Lee, C. C., A. Nayak, A. Sethuraman, G. Belfort and G. J. McRae (2007). "A three-stage kinetic model of amyloid fibrillation." Biophysical Journal 92(10): 3448-3458.

Meng, G., N. Arkus, M. P. Brenner and V. N. Manoharan (2010). "The free-energy landscape of clusters of attractive hard spheres." Science 327(5965): 560-3.

Nayak, A., M. Sorci, S. Krueger and G. Belfort (2009). "A universal pathway for amyloid nucleus and precursor formation for insulin." Proteins-Structure Function and Bioinformatics 74(3): 556-565. 

Pease L, F., Sorci, M., Guha, S., Tsai, D. H., Zachariah, M. R., Tarlov, M. J., Belfort, G. (2010) Biophysical J. 99 (12) 3979-85. 

Sorci, M., R. A. Grassucci, I. Hahn, J. Frank and G. Belfort (2009). "Time-dependent insulin oligomer reaction pathway prior to fibril formation: Cooling and seeding." Proteins-Structure Function and Bioinformatics 77(1): 62-73.

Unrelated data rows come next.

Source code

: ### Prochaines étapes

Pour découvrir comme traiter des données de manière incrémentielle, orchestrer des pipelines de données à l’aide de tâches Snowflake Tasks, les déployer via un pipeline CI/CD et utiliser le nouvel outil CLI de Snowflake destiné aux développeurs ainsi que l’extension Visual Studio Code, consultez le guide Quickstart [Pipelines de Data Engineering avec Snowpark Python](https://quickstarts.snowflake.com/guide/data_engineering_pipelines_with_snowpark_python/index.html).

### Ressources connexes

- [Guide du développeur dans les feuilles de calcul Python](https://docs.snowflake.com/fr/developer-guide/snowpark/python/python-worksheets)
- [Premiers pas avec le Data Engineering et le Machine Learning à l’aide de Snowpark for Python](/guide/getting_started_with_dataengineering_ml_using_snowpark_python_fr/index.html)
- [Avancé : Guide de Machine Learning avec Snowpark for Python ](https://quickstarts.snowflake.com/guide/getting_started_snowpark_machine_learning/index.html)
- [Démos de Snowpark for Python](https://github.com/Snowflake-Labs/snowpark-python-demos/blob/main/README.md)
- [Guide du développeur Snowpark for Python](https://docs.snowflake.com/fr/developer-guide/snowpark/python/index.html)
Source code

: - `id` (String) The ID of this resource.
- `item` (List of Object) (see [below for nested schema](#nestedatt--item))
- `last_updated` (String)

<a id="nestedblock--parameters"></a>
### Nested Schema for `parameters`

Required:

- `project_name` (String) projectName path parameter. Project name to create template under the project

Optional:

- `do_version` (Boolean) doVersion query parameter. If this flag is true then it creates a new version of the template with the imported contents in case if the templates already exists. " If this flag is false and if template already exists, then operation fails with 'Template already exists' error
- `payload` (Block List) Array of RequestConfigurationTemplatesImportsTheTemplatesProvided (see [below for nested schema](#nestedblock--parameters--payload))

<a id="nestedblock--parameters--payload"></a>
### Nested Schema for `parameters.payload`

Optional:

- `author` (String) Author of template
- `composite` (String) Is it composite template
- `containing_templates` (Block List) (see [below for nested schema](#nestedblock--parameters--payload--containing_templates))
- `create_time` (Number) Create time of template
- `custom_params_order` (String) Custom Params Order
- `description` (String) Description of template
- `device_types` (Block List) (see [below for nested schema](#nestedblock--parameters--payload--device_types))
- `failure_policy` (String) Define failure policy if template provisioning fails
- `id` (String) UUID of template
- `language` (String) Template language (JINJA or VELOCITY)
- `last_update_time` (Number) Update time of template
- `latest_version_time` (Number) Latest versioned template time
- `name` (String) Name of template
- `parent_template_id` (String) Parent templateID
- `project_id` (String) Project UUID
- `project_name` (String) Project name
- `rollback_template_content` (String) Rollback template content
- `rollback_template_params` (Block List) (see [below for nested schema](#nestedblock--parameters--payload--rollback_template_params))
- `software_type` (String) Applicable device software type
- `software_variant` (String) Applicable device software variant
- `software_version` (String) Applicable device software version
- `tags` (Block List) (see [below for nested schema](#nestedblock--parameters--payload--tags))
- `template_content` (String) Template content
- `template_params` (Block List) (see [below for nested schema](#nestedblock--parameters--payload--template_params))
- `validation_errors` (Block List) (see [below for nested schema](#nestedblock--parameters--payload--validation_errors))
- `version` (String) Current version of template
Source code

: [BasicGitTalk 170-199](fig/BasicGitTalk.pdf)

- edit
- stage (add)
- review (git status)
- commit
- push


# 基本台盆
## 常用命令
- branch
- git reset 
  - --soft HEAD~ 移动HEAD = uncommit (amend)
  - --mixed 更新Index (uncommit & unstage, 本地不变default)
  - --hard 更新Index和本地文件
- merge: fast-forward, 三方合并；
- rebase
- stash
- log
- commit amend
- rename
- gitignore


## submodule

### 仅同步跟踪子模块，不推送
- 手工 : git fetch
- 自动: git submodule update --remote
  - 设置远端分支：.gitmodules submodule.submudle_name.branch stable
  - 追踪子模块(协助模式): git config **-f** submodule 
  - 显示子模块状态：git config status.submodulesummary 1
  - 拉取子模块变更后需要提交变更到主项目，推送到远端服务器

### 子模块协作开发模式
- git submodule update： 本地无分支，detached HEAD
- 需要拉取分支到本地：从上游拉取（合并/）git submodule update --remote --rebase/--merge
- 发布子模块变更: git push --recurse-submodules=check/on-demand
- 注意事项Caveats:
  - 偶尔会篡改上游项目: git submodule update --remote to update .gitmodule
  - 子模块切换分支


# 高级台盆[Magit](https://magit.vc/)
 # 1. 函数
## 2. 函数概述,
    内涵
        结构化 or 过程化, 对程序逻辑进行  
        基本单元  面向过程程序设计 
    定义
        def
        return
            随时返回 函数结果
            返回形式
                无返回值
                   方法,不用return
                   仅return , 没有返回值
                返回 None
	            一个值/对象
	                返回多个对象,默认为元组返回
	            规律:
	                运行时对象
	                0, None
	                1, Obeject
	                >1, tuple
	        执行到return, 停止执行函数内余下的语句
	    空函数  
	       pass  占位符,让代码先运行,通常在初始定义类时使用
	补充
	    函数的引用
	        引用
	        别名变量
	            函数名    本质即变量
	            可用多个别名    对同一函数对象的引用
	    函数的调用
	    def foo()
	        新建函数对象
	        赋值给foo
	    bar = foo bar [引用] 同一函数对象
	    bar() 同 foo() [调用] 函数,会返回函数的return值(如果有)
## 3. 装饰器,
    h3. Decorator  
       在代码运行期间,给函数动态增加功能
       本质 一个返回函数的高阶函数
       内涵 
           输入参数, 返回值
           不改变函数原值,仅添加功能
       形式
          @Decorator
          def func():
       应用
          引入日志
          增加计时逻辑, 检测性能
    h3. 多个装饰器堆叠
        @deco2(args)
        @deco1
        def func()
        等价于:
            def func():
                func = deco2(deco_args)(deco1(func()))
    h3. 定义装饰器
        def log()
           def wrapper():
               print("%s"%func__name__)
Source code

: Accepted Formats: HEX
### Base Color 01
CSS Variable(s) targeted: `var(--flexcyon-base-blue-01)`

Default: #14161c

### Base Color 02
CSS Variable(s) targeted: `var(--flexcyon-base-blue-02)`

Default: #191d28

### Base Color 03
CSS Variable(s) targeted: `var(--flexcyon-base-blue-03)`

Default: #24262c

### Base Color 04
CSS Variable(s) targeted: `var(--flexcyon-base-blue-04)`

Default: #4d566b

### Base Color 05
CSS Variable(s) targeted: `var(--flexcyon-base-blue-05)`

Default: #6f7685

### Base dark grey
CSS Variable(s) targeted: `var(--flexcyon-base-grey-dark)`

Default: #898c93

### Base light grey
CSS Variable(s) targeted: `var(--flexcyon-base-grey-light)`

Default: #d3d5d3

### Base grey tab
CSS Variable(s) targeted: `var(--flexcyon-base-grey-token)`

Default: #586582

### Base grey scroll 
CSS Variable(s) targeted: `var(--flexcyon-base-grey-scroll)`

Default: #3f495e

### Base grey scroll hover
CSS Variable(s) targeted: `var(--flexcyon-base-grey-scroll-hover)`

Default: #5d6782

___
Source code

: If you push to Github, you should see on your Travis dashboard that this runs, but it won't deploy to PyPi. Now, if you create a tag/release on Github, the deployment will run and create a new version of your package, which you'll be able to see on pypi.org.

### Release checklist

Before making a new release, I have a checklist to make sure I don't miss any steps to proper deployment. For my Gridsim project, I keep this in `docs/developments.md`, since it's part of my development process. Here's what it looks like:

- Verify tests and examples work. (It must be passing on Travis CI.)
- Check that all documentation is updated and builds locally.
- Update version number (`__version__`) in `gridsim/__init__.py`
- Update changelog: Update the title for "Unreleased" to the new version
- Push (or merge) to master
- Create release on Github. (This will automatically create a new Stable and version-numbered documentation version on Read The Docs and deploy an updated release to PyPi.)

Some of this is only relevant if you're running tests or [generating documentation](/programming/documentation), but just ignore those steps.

Sorci, M., W. Silkworth, T. Gehan and G. Belfort (2011). "Estimating insulin nuclei concentration from amyloid fibrils: A detection challenge." PLoS ONE, 6 (5) e20072.

Bio

Dr. Georges Belfort: Endowed chair Russell Sage Professor of Chemical and Biological Engineering at RPI. He received his BS degree in CHME at the University of Cape Town and PhD in Engineering from UC Irvine. He has broad research interests include mass transfer and membrane filtration, protein misfolding and kinetics, single molecule force spectroscopy, and bioseparations. He has received the two major awards in the US on Separations (ACS (1995) and AIChE (2000)), the ACS Murphree Award in Industrial and Engineering Chemistry (2008), and is one of the "100 Chemical Engineers of the Modern Era" as part of the AIChE Centennial Celebration in 2008. He was elected a member of the US National Academy of Engineering, February 2003.